# INPUT DATA
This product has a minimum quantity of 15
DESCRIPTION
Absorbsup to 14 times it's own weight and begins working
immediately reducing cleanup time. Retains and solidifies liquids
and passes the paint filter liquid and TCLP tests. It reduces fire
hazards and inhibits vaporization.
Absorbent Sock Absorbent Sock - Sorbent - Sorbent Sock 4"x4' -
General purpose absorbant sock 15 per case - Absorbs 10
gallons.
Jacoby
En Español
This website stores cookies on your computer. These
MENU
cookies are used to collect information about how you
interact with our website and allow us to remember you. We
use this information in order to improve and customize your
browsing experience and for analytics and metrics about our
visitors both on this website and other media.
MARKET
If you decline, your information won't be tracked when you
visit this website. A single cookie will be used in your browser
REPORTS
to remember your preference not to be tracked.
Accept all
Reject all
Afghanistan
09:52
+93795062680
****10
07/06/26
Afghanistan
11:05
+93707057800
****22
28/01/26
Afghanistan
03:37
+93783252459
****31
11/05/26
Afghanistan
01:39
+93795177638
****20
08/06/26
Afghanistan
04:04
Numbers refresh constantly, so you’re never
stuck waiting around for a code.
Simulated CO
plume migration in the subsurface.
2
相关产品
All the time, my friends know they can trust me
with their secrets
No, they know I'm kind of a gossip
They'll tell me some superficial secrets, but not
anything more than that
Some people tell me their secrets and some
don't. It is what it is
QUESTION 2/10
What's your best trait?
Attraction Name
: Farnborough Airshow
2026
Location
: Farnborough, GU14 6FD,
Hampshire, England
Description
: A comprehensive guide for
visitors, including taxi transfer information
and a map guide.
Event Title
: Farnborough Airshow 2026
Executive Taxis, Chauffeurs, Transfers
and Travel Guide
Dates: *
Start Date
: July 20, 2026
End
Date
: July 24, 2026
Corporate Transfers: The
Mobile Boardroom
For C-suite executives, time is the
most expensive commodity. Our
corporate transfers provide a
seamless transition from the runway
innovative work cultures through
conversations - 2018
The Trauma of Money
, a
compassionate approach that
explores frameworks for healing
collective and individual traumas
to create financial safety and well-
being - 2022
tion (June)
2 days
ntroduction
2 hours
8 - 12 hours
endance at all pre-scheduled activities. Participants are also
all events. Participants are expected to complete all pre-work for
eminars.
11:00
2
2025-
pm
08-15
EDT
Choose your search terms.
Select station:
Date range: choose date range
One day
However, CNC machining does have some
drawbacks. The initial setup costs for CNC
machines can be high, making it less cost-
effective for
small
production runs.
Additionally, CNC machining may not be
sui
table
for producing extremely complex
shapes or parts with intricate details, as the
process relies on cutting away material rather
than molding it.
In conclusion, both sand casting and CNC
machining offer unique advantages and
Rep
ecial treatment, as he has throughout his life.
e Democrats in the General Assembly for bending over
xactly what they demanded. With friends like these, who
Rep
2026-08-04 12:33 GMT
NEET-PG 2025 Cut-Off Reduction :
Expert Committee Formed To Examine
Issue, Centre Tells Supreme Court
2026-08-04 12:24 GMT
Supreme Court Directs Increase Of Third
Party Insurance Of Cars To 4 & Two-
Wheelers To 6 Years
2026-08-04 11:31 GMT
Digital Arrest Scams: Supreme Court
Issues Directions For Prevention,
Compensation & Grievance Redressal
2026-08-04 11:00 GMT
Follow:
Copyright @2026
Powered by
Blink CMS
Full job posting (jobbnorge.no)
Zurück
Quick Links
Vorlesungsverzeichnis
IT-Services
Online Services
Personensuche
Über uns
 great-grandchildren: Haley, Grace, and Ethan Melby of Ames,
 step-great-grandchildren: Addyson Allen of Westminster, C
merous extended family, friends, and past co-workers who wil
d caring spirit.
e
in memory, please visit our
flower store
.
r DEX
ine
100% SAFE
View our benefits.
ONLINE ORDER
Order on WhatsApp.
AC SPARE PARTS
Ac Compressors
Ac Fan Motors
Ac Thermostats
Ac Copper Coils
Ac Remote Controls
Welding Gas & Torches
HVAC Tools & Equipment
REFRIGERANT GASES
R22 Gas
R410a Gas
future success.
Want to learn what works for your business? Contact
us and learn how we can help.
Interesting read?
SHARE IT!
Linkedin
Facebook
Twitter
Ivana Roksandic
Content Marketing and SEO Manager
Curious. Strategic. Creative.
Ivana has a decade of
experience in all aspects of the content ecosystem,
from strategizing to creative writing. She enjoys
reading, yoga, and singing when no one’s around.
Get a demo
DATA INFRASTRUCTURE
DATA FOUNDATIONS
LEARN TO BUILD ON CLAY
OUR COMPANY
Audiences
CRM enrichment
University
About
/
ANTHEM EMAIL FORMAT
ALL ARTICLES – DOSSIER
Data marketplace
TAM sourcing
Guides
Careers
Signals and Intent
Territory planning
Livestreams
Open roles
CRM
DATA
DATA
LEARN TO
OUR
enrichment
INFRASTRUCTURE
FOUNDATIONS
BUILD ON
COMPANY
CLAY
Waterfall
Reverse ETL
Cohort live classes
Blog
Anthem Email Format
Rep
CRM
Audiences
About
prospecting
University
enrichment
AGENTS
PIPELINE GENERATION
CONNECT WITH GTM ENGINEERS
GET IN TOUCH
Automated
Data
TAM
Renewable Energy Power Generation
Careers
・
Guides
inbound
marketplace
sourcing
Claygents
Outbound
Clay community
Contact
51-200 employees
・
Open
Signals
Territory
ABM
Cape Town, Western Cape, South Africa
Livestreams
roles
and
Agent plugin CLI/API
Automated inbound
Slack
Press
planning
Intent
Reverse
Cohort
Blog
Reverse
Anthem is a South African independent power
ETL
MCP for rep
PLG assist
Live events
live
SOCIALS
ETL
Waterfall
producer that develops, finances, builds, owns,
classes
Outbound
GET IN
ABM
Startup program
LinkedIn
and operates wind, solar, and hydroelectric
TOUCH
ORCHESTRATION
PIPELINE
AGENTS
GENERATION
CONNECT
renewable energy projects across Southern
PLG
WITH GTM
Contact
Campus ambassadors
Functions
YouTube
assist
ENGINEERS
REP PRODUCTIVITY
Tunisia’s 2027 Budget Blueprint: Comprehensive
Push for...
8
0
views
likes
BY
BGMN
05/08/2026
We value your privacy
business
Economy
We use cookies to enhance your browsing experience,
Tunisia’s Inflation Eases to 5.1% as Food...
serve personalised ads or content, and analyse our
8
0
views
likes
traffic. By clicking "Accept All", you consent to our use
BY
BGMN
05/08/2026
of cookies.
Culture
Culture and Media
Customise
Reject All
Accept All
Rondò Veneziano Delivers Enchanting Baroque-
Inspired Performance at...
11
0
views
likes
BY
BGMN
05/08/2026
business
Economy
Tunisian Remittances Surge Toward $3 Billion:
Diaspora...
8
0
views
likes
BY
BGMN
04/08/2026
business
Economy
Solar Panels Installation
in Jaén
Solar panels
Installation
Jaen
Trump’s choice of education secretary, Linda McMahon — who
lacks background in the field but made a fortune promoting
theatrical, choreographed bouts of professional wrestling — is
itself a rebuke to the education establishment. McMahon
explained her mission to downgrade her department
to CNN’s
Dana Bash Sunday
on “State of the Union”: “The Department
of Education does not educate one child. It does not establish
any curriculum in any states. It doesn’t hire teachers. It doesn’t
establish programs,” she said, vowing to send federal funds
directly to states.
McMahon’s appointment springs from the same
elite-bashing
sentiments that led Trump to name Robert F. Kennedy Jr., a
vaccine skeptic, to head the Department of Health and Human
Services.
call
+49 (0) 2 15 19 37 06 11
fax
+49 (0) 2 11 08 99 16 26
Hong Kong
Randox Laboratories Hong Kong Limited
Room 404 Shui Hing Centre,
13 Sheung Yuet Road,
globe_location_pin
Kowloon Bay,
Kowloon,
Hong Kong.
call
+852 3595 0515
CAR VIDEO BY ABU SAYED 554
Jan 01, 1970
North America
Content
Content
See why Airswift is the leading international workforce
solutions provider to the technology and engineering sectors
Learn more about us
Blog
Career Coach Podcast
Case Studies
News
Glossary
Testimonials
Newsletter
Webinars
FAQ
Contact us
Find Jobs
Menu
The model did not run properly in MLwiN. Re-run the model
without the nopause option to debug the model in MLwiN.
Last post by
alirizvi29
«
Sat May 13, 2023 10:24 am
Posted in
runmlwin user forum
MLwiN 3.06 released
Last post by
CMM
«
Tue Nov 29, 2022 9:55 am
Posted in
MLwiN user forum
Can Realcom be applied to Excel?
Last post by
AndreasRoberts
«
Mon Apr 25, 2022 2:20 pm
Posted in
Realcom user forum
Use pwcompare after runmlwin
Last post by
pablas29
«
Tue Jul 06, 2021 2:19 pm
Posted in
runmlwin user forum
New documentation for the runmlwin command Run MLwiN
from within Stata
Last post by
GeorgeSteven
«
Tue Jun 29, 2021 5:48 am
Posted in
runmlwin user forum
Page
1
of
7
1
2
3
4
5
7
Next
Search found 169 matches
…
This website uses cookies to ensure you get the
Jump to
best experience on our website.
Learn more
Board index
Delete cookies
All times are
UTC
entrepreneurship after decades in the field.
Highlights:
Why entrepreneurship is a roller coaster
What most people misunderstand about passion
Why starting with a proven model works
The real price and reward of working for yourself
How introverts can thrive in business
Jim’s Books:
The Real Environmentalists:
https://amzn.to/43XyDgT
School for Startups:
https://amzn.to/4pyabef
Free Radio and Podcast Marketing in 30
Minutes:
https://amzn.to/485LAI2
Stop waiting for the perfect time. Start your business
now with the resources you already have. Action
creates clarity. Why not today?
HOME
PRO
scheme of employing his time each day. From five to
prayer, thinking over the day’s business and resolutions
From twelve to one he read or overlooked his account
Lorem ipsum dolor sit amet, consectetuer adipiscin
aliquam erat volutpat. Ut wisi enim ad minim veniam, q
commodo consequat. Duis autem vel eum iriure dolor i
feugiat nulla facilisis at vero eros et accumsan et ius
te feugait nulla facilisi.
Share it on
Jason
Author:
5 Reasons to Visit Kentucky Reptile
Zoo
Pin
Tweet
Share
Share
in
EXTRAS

# WRITTEN TASK
Work through the records line by line and tally those with the word "Realcom". Report only the total.

# SOLUTION
2